- _Aim of the task_
Each line of the data below holding the word "input" must be copied.

Machine-readable hardware designs
========================================================================
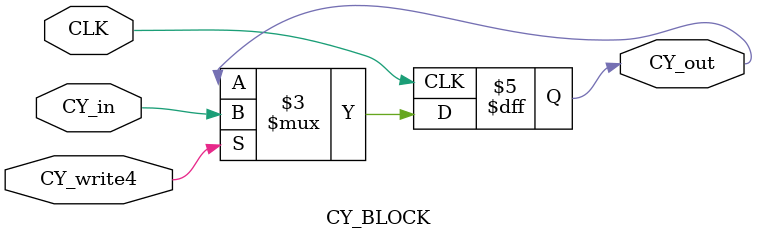
<source format=v>

module CY_BLOCK(
    input CLK,
    input CY_in,
    input CY_write4,
    output reg CY_out
);

always @(posedge CLK) begin
    if(CY_write4)
        CY_out <= CY_in;
    else
        CY_out <= CY_out;
end
endmodule

</source>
========================================================================
- _Response box_
    input CLK,
    input CY_in,
    input CY_write4,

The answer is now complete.